• WHAT THE TASK ASKS
Find each line of the entries with the string "határozata", please, and copy it.

• SOURCE DATA
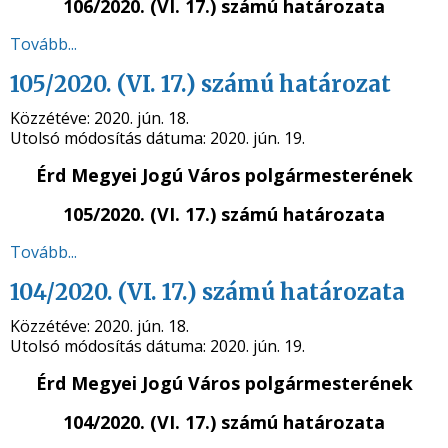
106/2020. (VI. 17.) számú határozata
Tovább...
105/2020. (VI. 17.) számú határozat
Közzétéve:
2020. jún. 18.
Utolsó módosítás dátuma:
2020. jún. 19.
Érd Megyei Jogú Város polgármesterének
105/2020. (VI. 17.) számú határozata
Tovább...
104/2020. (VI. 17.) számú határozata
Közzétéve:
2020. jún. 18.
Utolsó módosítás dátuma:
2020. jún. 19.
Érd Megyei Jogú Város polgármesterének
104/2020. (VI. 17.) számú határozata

• EXERCISE ANSWER
106/2020. (VI. 17.) számú határozata
105/2020. (VI. 17.) számú határozata
104/2020. (VI. 17.) számú határozata
104/2020. (VI. 17.) számú határozata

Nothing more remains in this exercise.